# [SOLVED] Wireless repeater problems?



## tjjmaxd (Jul 30, 2011)

I recently purchased a wireless repeater to extend my wireless range, and have been trying to set it up now for the last 4 hours, still with no success.
The user manual tells me i need to go to the devices settings page which involves opening a web browser and typing in a given ip address. It worked for me once, i had the page open and was trying to configure all the settings correctly, but, the repeater still would not work. I restarted my computer and now when i try to reconnect to that page, it says that it cannot be found. 
someone suggested using "run" and "ipconfig" to see if the ip has changed but every time i try this and type it into the run command box, hitting "ok" displays the run application for less than a second and I'm at a loss as to what I can do. Ive tried it on two computers now, with two different operating systems, vista ultimate, and xp, and still nothing, my wireless signal is still awful and the repeater is beginning to look like a rather large waste of time effort and money.

========================================

**Task list**
1. Edit the forum post about the wireless repeater from "I recently purchased" to "cannot be found.", replacing "repeater" with "range extender".
2. Answer these questions from the forum post about the wireless repeater:
(a) For how long had the poster been trying to set up the device?
(b) According to the user manual, how does one reach the device's settings page?
(c) Which two operating systems did the poster try?
3. Continue the forum post about the wireless repeater from where it stops.

**Given entries**
========================================

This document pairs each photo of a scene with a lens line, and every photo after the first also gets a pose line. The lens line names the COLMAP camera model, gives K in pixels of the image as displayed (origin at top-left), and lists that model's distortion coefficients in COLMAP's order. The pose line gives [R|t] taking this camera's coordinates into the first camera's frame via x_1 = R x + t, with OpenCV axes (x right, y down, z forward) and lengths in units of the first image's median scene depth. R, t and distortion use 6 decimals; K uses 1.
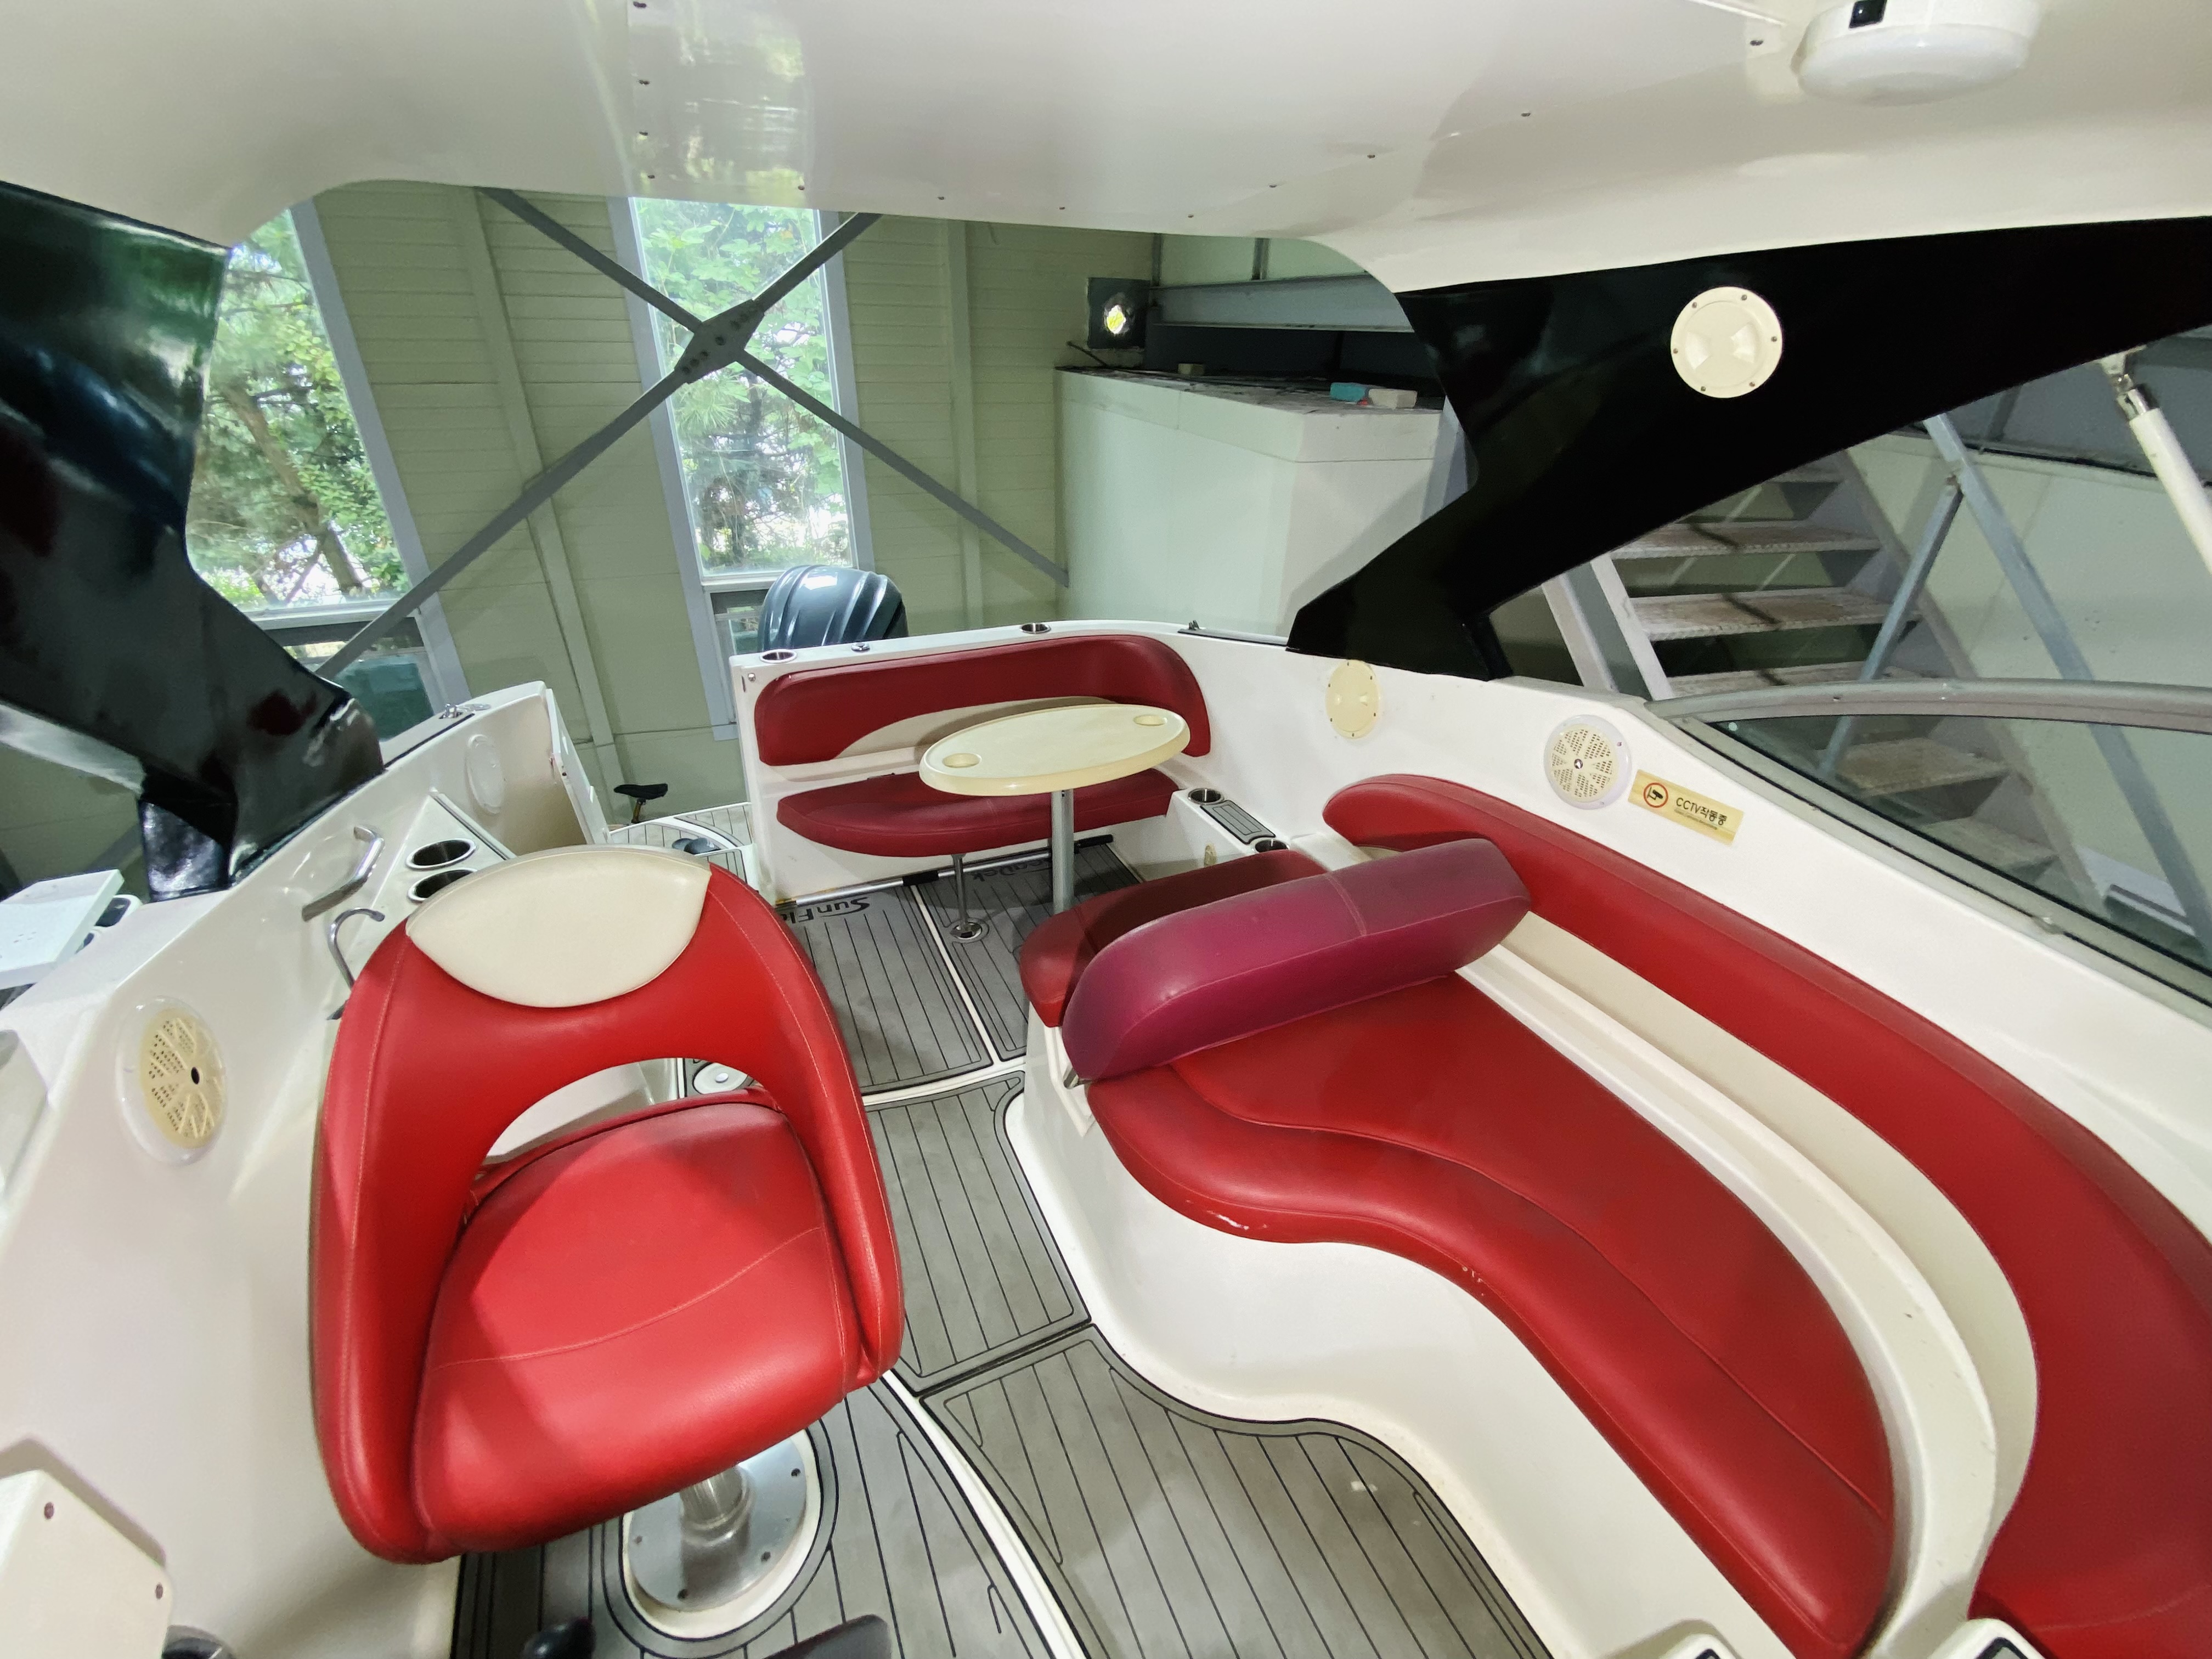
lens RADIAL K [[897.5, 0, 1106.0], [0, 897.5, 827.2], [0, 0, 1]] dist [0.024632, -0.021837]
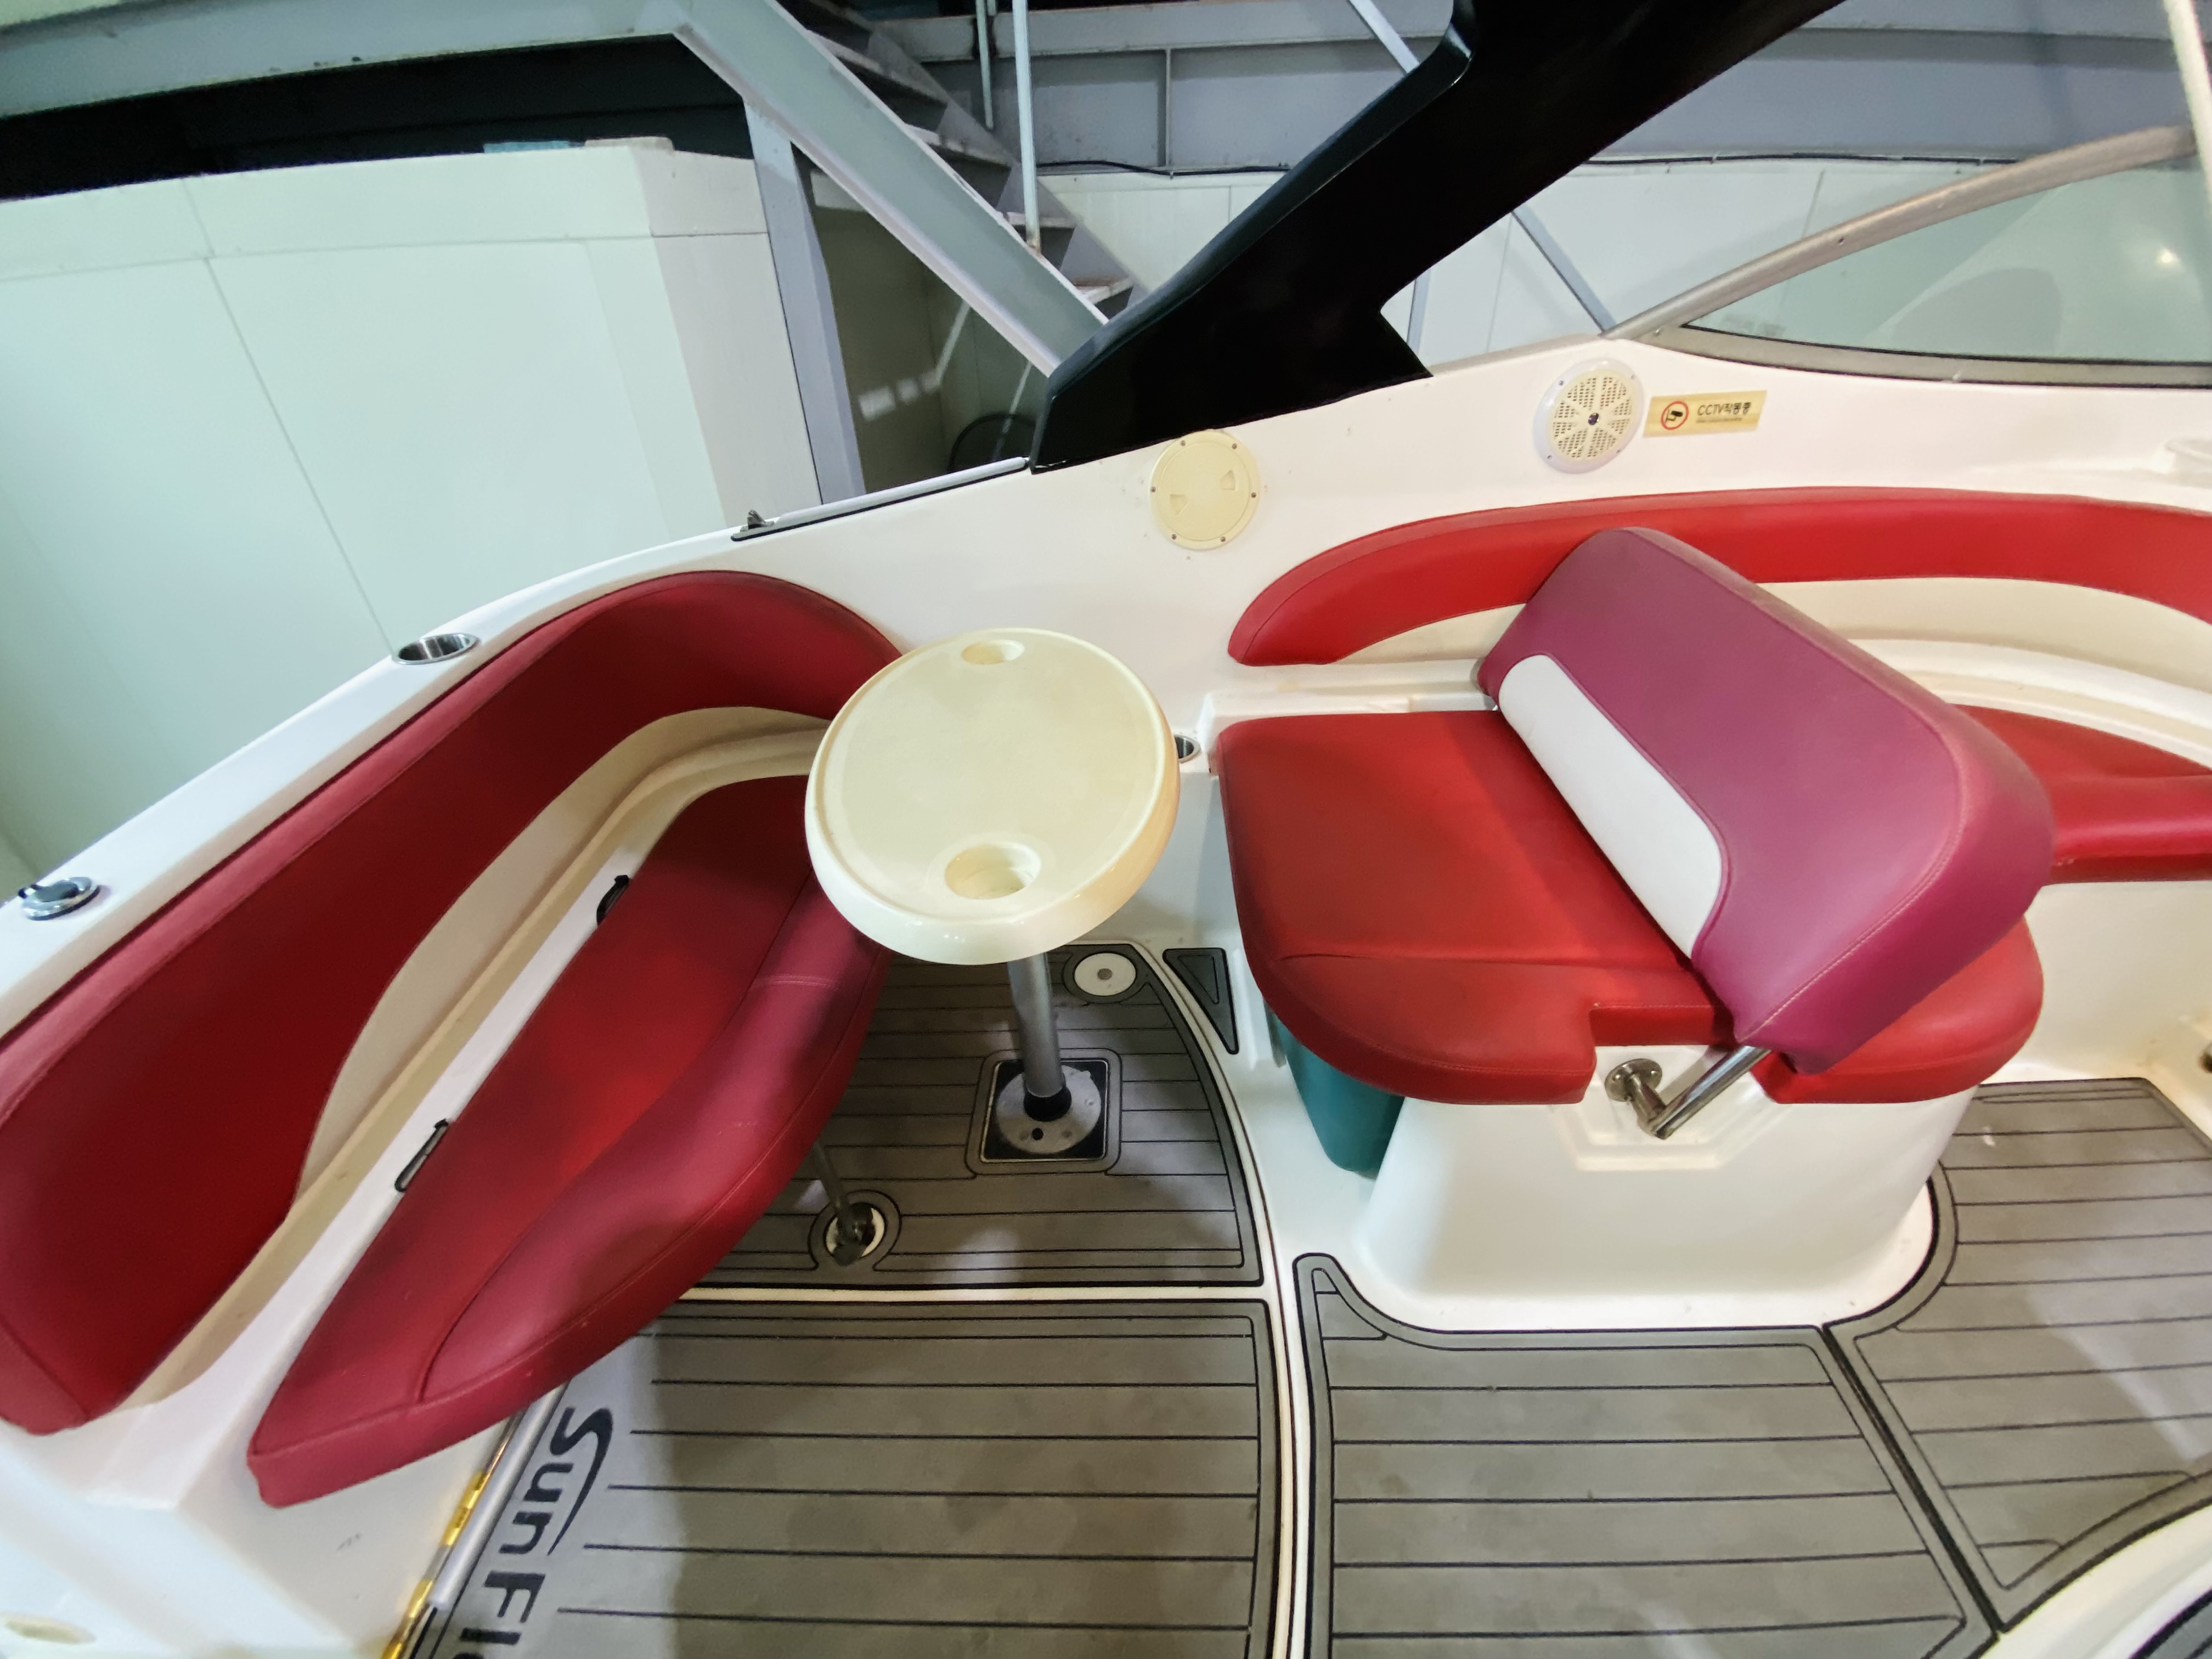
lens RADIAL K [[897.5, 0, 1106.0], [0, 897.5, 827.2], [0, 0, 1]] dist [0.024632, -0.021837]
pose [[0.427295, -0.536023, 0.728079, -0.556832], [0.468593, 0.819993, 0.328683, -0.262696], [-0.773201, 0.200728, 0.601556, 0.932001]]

========================================

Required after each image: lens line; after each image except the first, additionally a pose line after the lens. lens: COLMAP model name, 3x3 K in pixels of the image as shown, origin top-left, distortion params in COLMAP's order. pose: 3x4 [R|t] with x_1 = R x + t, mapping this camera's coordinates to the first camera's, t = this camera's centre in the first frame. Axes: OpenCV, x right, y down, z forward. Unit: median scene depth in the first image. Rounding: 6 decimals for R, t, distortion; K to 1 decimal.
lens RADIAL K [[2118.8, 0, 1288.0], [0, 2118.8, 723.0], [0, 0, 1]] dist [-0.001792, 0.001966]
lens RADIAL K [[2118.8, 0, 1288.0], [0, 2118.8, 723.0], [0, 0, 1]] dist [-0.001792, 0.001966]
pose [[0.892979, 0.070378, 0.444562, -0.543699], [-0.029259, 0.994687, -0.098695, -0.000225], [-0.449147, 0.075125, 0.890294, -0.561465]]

========================================

**Results of the exercise**
1.
I recently purchased a wireless range extender to extend my wireless range, and have been trying to set it up now for the last 4 hours, still with no success.
The user manual tells me i need to go to the devices settings page which involves opening a web browser and typing in a given ip address. It worked for me once, i had the page open and was trying to configure all the settings correctly, but, the range extender still would not work. I restarted my computer and now when i try to reconnect to that page, it says that it cannot be found.

2.
(a) For the last 4 hours.
(b) By opening a web browser and typing in a given IP address.
(c) Vista Ultimate and XP.

3.
Please help. . . somebody?

P.S.
The repeater which is technically a multi-functional router, did have the same ssid as the main wireless router yet, every time i tried to connect to the signal it gave out i could not connect with any device.


----------



## Old Rich (May 31, 2007)

*Re: Wireless repeater problems?*








and welcome to the Forum

Those things can be problematic . . If you cannot log onto it using the manufacturers proceedure, I would take it back


----------



## TheCyberMan (Jun 25, 2011)

*Re: Wireless repeater problems?*

If you have tried connecting wirelessly to the repeater try conecting an ethernet cable from your computer to the Lan port of repeater and try and connect via its webpage ip again.

If that fails power down router, repeater and computer leave for 2 minutes.

Power up the repeater when is fully powered up power up your computer but not your main router and try and connect to the repeater via ethernet cable if successful change ssid so it is different to main routers ssid.

Turn main router back on.

Then configure repeater as per manual instructions.

If it fails to connect then as rich said rma it as it may be faulty.


----------



## tjjmaxd (Jul 30, 2011)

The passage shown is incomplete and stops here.